(Point tracking data)

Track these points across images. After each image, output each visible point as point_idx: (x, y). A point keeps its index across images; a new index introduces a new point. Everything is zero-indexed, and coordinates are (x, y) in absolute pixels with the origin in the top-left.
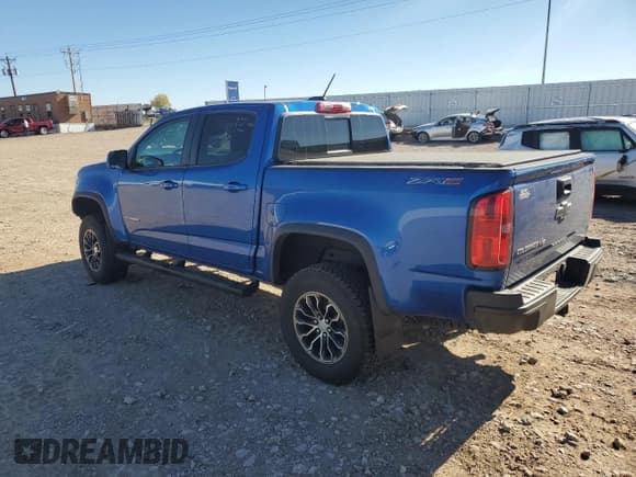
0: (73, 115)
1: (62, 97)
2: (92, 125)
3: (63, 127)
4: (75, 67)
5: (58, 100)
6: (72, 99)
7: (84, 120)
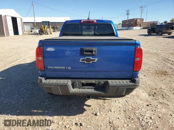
0: (138, 25)
1: (136, 19)
2: (142, 27)
3: (135, 28)
4: (143, 11)
5: (135, 20)
6: (138, 20)
7: (140, 26)
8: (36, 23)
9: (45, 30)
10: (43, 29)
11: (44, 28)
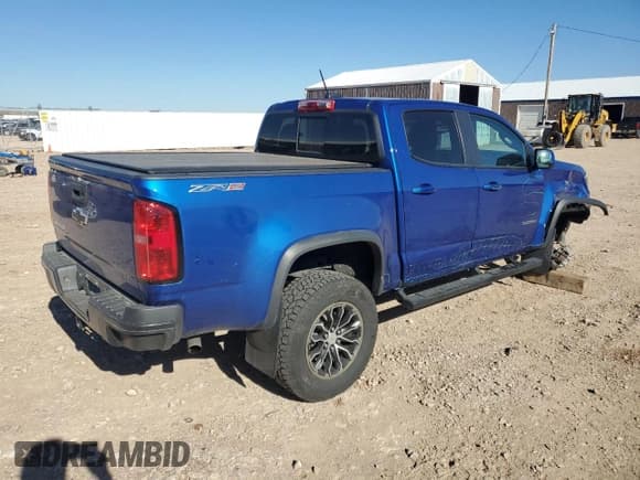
8: (550, 101)
9: (571, 130)
10: (564, 126)
11: (570, 121)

## EXERCISE REQUIREMENTS
Give the number of lines in the data that contain the string "indexed". Reply with the number only.

## RESPONSE TO THE TASK
1